Wylot z miejscowości Mitylena w Grecji miał nastąpić przed godziną 11 w piątek. Został jednak opóźniony z powodu rzekomo drobnej usterki samolotu przewoźnika Travel Service, która miała być naprawiona w ciągu 20 minut.
Przebywający w Grecji Polacy donoszą o dużym chaosie i braku informacji na temat godziny odlotu. Choć komunikaty miały być przekazywane co 60 minut, nie spełniono tej zapowiedzi. Podróżni czekali przez 11 godzin na lotnisku, nim zostali zabrani z powrotem do hoteli. W sobotę około godz. 8 rano 120 klientów biura podróży Itaka poinformowano, że zostaną przewiezieni na lotnisko, a wylot nastąpi o 10:30.
Mimo zapewnień, także drugiego dnia lot się opóźniał, narastała za to nerwowa atmosfera.
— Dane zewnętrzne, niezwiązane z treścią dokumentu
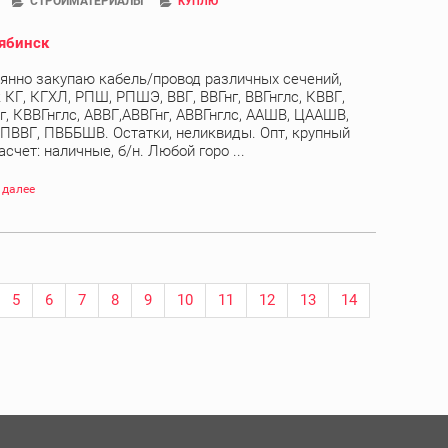
СТРОЙМАТЕРИАЛЫ
КУПЛЮ
ябинск
янно закупаю кабель/провод различных сечений,
 КГ, КГХЛ, РПШ, РПШЭ, ВВГ, ВВГнг, ВВГнглс, КВВГ,
г, КВВГнглс, АВВГ,АВВГнг, АВВГнглс, ААШВ, ЦААШВ,
 ПВВГ, ПВББШВ. Остатки, неликвиды. Опт, крупный
асчет: наличные, б/н. Любой горо ...
 далее
5
6
7
8
9
10
11
12
13
14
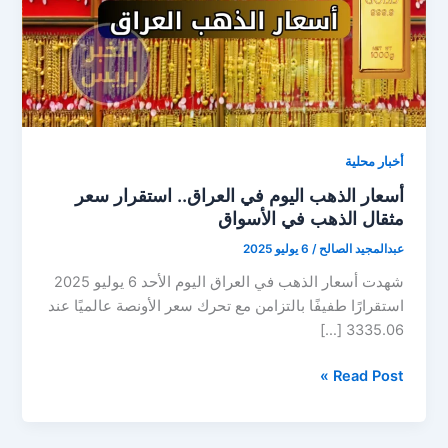
أخبار محلية
أسعار الذهب اليوم في العراق.. استقرار سعر
مثقال الذهب في الأسواق
عبدالمجيد الصالح
/
6 يوليو 2025
شهدت أسعار الذهب في العراق اليوم الأحد 6 يوليو 2025
استقرارًا طفيفًا بالتزامن مع تحرك سعر الأونصة عالميًا عند
3335.06 […]
أسعار
Read Post »
الذهب
اليوم
في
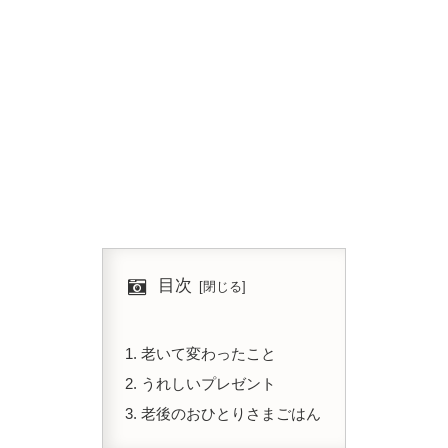
目次
老いて変わったこと
うれしいプレゼント
老後のおひとりさまごはん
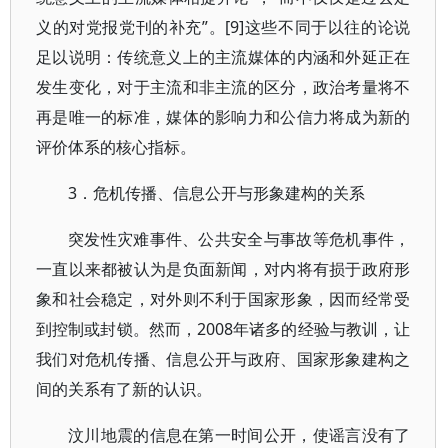
义的对党报党刊的补充”。[9]这些不同于以往的论说
足以说明：传统意义上的主流媒体的内涵和外延正在
发生变化，对于主流和非主流的区分，政治考量将不
再是唯一的标准，媒体的影响力和公信力将成为新的
评价体系的核心指标。
3．危机传播、信息公开与形象建构的关系
突发性灾难事件、公共安全与事故等危机事件，
一直以来都被认为是负面新闻，对内将有损于政府形
象和社会稳定，对外则不利于国家形象，因而经常受
到控制或封锁。然而，2008年诸多的经验与教训，让
我们对危机传播、信息公开与政府、国家形象建构之
间的关系有了新的认识。
汶川地震的信息在第一时间公开，使谣言没有了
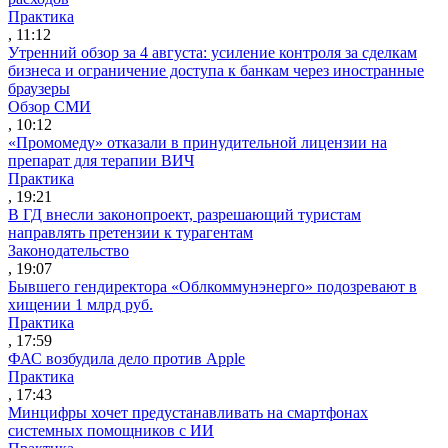
Практика
, 11:12
Утренний обзор за 4 августа: усиление контроля за сделкам
бизнеса и ограничение доступа к банкам через иностранные
браузеры
Обзор СМИ
, 10:12
«Промомеду» отказали в принудительной лицензии на
препарат для терапии ВИЧ
Практика
, 19:21
В ГД внесли законопроект, разрешающий туристам
направлять претензии к турагентам
Законодательство
, 19:07
Бывшего гендиректора «Облкоммунэнерго» подозревают в
хищении 1 млрд руб.
Практика
, 17:59
ФАС возбудила дело против Apple
Практика
, 17:43
Минцифры хочет предустанавливать на смартфонах
системных помощников с ИИ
O godz. 14 turyści zostali przewiezieni na lunch i pozostawieni w hotelu, gdzie mieli czekać na dalszy rozwój wydarzeń.
Jak całą sprawę komentuje biuro podróży Itaka, które współpracuje z liniami Travel Service przy obsłudze swoich wycieczek? -Samolot się zepsuł i jest to sytuacja niezależna od nas. Zależy nam przede wszystkim na bezpieczeństwie. Zagwarantowaliśmy turystom hotel i posiłek - tłumaczył w rozmowie z WP Piotr Henicz. Zapewniał też, że turystom „przez cały czas” były przekazywane aktualne informacje od przewoźnika.